READING TEXT:
"""
The Kit


When choosing the camera kit we wanted the least conspicuous, easiest to use set up.  A set up that meant we could film in a crowded bar and look like we were just taking photos but if we end up with something quite good, we had enough quality in the camera to jazz it up in post production.

Everyone is talking about how cheap a camera set up is right now and they’re right, by comparison with 10, even 5, years ago, you can set yourself up really well for under £5,000.  So here is the list of what we have in our kit bag:

Black Magic Pocket Camera borrowed (700)
San Disk Extreme Plus 64 gig x2 £60
Batteries – Dtap x2 £224
Battery Charger 113
Battery lead £20
Panasonic Lumix 12-35mm lens £500
Zacuto Blackmagic Pocket Camera Z-Finder £154
Tiffen 58mm Variable ND Filter £70
Tiffen 58mm UV Filter £8
Benro KH25 Tripod £144
Smoothshot Steadicam £50
RODE Smartlav Lavilier for Smartphones £45
Exttension cable £5
Zoom H4n Reciever borrowed (159)
Rechargeable batteries (12 per day) £100
RODE PG2 Pistol grip and shock mount £50
RODE NTG2 Shotgun Mic £126
Headphones free with mic (25)
Silicon Armor hard drives 2TB x2 £220
Lowe Pro Photo Hatchback Back Pack 22L £78
Camera cleaning kit £12
Worldwide travel adaptor with surge indicator x2 £12
Benq Projector MS512H £329
Yamaha NXB55 Speakers £130
White Blackout Material £12

As you can see we didn’t buy the two main pieces of kit – the camera or the sound recorder. We borrowed them from a most generous and talented writer/director/editor based in Salta – Martin Mainoli.  And even still we spent £2500 on all the accessories to go with the kit.  This doesn’t include the fact we both have laptops with Final Cut Pro to edit on.  Now – it’s still really cheap by comparison with a proper film camera like the Red Epic which will put you back $19,000 before you’ve bought any lenses to make the camera work.
"""
SET TASK: Write out the stretch of the camera kit text from "Silicon Armor hard" through "the camera work.", replacing "laptops" with "desktop computers".

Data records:
"""
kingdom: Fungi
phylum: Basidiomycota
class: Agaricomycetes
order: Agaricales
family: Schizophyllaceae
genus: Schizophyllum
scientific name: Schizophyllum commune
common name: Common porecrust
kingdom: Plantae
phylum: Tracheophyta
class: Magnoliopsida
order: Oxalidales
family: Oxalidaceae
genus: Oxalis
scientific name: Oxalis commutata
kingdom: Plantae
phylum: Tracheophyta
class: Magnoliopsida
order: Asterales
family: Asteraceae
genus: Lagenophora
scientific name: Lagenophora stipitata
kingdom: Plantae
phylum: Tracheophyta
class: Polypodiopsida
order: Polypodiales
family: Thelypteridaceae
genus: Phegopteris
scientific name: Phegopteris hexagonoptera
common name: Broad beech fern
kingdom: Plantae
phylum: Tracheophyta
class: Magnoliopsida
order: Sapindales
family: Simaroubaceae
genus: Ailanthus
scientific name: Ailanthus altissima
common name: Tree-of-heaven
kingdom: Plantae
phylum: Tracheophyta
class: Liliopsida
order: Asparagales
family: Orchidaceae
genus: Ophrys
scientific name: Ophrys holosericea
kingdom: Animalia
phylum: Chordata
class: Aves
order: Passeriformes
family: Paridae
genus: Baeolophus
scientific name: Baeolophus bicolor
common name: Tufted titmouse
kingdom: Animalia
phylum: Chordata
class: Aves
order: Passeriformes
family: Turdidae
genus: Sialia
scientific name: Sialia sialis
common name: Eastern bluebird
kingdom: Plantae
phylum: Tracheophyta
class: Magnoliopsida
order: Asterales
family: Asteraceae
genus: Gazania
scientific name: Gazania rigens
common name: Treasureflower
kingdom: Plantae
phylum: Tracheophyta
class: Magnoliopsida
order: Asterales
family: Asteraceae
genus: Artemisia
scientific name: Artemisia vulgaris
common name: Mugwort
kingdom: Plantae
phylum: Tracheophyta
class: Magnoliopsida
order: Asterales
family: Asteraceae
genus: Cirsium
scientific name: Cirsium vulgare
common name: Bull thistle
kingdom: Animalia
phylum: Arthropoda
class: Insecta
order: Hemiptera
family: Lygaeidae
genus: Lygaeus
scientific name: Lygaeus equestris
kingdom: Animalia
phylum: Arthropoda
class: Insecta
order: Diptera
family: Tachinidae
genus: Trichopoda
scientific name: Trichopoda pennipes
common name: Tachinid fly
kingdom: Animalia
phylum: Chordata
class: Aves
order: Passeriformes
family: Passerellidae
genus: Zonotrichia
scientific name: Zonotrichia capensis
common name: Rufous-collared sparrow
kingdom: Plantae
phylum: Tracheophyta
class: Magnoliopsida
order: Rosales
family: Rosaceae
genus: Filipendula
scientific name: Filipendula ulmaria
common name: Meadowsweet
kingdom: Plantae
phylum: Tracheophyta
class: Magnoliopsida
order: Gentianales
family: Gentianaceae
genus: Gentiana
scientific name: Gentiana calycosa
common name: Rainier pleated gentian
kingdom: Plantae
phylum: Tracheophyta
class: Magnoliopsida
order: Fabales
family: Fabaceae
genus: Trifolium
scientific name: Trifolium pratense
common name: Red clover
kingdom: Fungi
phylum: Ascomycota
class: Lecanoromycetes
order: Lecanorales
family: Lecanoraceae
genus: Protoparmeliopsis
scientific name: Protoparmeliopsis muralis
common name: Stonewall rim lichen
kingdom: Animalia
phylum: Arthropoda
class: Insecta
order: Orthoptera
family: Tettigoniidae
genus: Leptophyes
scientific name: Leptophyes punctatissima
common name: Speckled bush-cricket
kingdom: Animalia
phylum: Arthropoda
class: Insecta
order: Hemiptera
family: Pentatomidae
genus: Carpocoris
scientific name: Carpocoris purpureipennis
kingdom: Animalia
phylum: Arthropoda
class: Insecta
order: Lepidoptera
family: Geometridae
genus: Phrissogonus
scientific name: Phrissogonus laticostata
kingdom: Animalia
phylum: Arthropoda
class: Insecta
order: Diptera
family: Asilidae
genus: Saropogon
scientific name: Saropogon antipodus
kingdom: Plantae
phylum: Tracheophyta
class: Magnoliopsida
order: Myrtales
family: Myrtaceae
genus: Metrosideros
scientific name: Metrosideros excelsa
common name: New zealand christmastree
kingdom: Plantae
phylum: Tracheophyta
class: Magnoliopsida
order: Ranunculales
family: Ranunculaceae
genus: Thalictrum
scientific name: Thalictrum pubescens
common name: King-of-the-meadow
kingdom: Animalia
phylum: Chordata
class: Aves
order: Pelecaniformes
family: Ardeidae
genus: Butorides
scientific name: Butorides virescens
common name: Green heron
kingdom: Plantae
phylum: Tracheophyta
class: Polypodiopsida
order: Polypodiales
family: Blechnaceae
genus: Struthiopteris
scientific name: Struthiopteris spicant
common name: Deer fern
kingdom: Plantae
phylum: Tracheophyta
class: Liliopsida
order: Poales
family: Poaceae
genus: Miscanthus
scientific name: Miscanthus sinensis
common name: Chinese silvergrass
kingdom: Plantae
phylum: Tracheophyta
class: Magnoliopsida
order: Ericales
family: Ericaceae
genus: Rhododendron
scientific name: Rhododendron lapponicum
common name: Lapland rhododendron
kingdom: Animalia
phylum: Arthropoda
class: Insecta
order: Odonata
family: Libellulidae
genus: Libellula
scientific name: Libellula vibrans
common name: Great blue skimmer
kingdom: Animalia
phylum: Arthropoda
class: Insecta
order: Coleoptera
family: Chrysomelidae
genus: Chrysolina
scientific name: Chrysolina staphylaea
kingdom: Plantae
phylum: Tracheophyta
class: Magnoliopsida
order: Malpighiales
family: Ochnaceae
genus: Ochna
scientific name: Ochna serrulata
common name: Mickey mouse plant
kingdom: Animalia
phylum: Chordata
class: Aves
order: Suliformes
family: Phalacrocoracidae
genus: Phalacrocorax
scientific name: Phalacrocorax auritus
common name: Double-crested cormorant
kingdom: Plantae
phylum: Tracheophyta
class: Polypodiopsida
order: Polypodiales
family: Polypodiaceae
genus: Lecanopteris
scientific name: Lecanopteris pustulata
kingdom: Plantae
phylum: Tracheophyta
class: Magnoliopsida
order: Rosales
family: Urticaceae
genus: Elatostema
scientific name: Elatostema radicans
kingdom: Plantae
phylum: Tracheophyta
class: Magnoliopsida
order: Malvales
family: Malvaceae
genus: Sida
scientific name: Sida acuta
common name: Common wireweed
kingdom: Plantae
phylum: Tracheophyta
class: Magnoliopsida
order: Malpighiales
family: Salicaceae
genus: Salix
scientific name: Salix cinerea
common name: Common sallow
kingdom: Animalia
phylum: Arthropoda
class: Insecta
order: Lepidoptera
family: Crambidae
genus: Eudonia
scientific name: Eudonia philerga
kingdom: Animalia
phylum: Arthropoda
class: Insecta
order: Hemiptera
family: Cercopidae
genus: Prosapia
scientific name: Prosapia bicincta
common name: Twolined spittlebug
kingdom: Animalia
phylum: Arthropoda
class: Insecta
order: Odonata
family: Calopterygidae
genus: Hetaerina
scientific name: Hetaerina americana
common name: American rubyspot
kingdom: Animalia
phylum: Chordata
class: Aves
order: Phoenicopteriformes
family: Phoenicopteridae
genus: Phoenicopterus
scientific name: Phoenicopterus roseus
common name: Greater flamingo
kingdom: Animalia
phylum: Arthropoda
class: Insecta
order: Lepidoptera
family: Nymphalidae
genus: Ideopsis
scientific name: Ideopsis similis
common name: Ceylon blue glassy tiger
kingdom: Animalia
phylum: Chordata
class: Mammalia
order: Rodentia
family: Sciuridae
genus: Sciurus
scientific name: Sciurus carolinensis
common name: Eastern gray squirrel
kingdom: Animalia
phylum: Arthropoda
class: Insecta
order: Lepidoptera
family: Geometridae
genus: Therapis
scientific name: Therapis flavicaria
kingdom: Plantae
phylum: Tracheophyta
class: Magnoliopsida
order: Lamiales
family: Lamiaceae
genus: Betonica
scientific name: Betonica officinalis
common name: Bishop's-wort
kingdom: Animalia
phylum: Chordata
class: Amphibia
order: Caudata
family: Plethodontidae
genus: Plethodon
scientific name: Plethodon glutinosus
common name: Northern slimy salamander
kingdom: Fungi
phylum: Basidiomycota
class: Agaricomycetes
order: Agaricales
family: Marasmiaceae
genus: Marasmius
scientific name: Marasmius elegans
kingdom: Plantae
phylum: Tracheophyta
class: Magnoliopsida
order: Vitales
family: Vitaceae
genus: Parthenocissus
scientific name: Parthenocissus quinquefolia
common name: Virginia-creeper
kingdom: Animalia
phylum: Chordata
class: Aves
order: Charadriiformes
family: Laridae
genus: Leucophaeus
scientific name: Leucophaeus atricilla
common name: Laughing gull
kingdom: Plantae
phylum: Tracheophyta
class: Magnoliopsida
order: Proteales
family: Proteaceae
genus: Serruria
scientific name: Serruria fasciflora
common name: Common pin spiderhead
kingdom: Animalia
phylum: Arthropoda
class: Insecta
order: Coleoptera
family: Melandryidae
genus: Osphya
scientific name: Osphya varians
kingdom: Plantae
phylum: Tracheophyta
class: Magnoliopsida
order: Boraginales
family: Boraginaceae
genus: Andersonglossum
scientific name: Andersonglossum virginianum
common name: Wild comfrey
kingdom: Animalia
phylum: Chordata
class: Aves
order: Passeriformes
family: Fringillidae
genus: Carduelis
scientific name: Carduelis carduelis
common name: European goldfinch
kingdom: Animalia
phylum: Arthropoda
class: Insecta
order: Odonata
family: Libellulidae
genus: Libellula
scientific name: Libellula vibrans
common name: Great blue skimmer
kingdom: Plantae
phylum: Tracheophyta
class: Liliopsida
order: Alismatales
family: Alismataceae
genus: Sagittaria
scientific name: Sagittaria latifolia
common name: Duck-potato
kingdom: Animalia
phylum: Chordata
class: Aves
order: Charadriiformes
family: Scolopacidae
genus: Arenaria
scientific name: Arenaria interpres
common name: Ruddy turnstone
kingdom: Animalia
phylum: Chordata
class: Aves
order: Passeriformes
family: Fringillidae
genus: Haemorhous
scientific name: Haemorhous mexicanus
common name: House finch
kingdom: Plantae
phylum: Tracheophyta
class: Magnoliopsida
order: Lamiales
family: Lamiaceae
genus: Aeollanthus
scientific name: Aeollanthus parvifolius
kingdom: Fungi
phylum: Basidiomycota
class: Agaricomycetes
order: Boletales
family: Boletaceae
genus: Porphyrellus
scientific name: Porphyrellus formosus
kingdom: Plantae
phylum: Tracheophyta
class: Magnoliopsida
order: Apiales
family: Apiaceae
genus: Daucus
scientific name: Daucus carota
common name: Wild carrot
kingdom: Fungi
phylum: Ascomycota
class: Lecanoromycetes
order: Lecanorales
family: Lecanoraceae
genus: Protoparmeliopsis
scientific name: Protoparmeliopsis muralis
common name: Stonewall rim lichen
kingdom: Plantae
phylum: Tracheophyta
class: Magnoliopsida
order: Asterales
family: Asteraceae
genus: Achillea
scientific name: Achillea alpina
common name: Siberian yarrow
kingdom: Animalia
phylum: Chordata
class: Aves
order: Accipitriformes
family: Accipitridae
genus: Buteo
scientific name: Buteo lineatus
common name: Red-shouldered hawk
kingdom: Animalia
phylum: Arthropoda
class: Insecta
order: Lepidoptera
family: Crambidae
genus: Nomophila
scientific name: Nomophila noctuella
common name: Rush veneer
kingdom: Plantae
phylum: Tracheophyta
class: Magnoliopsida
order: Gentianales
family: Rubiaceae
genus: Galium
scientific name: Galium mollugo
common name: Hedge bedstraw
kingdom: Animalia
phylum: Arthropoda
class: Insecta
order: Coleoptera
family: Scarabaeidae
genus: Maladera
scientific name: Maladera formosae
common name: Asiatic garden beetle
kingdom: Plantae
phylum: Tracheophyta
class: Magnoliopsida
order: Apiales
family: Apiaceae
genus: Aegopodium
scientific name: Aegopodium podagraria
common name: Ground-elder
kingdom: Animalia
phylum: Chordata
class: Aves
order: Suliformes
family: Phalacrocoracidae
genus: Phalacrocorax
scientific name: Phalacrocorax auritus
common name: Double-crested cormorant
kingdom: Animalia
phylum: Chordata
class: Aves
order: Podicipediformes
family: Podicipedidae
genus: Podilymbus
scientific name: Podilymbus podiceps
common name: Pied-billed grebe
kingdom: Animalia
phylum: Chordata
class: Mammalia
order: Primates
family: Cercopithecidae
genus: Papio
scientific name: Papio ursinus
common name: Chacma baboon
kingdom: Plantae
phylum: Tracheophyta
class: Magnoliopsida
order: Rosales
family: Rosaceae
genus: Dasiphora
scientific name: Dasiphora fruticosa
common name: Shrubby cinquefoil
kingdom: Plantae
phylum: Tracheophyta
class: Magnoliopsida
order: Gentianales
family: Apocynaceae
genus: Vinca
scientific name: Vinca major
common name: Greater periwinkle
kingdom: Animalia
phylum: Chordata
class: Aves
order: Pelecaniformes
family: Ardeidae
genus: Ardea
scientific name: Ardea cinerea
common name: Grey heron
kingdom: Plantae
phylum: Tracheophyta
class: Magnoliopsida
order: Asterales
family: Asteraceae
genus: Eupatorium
"""
SOLVED PROBLEM:
Silicon Armor hard drives 2TB x2 £220
Lowe Pro Photo Hatchback Back Pack 22L £78
Camera cleaning kit £12
Worldwide travel adaptor with surge indicator x2 £12
Benq Projector MS512H £329
Yamaha NXB55 Speakers £130
White Blackout Material £12

As you can see we didn’t buy the two main pieces of kit – the camera or the sound recorder. We borrowed them from a most generous and talented writer/director/editor based in Salta – Martin Mainoli.  And even still we spent £2500 on all the accessories to go with the kit.  This doesn’t include the fact we both have desktop computers with Final Cut Pro to edit on.  Now – it’s still really cheap by comparison with a proper film camera like the Red Epic which will put you back $19,000 before you’ve bought any lenses to make the camera work.